• RAW DATA:
━━━━
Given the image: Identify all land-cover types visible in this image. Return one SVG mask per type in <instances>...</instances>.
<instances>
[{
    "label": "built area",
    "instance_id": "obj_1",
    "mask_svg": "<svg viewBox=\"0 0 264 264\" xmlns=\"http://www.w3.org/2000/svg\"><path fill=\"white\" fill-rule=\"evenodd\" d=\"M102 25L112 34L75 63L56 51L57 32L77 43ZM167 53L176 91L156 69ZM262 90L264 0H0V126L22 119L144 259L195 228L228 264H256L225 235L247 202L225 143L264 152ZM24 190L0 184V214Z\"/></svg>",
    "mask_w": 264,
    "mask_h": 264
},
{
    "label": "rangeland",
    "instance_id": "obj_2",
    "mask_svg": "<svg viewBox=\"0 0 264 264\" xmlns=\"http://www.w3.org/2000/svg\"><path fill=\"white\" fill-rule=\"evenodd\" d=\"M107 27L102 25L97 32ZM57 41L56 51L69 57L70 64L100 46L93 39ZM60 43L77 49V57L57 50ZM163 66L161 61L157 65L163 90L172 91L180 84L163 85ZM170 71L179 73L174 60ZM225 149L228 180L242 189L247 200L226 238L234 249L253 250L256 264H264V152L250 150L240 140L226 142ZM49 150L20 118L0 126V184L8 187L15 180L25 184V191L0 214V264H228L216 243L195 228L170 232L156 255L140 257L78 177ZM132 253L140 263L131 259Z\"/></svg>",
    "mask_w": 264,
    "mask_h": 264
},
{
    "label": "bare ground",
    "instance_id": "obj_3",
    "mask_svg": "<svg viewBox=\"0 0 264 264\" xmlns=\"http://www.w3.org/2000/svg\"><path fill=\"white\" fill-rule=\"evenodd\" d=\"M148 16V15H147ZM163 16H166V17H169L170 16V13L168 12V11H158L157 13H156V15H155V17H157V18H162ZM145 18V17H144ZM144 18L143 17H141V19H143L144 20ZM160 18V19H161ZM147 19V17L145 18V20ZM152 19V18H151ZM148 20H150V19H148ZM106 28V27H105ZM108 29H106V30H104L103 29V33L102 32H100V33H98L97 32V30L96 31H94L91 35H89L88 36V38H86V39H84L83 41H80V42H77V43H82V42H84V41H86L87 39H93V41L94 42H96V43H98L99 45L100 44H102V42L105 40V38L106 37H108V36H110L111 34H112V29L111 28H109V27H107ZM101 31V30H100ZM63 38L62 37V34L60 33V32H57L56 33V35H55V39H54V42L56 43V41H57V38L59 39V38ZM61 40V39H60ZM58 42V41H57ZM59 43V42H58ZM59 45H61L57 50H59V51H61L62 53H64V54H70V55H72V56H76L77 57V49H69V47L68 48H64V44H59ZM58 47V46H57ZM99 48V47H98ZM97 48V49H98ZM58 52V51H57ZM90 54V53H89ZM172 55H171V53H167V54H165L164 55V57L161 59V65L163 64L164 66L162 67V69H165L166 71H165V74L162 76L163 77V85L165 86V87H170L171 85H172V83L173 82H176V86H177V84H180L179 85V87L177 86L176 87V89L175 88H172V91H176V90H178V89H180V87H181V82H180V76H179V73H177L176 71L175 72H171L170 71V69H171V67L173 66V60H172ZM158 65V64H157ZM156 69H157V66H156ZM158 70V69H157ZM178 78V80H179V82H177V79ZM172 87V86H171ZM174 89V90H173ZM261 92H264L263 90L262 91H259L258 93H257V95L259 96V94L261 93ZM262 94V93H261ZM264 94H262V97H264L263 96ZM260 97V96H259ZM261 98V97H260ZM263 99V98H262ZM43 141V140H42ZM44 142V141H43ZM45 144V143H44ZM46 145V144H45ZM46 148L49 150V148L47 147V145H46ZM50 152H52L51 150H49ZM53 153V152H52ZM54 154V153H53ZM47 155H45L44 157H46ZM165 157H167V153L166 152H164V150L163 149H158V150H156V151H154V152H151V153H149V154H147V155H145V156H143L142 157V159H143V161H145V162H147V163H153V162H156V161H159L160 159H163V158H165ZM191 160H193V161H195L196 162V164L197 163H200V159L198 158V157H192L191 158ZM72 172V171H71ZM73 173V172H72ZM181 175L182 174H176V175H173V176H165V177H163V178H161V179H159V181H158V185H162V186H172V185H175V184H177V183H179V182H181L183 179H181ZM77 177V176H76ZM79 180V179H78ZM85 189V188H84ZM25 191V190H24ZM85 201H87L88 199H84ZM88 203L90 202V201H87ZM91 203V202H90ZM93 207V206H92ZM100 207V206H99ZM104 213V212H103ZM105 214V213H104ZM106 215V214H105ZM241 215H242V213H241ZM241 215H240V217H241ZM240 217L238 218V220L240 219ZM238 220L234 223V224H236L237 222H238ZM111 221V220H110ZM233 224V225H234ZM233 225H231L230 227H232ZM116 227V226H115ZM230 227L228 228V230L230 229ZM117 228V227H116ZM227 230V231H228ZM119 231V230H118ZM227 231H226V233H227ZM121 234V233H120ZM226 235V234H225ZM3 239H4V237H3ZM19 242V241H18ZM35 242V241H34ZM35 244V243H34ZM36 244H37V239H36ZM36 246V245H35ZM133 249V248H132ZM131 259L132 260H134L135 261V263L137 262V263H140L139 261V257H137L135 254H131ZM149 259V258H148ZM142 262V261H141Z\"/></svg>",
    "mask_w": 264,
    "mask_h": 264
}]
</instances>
━━━━
• DO THIS: Copy the lines of the items from the start down to and including the line containing "25L112 34L75 63L56", keeping every character unchanged.

• REPLY:
Given the image: Identify all land-cover types visible in this image. Return one SVG mask per type in <instances>...</instances>.
<instances>
[{
    "label": "built area",
    "instance_id": "obj_1",
    "mask_svg": "<svg viewBox=\"0 0 264 264\" xmlns=\"http://www.w3.org/2000/svg\"><path fill=\"white\" fill-rule=\"evenodd\" d=\"M102 25L112 34L75 63L56 51L57 32L77 43ZM167 53L176 91L156 69ZM262 90L264 0H0V126L22 119L144 259L195 228L228 264H256L225 235L247 202L225 143L264 152ZM24 190L0 184V214Z\"/></svg>",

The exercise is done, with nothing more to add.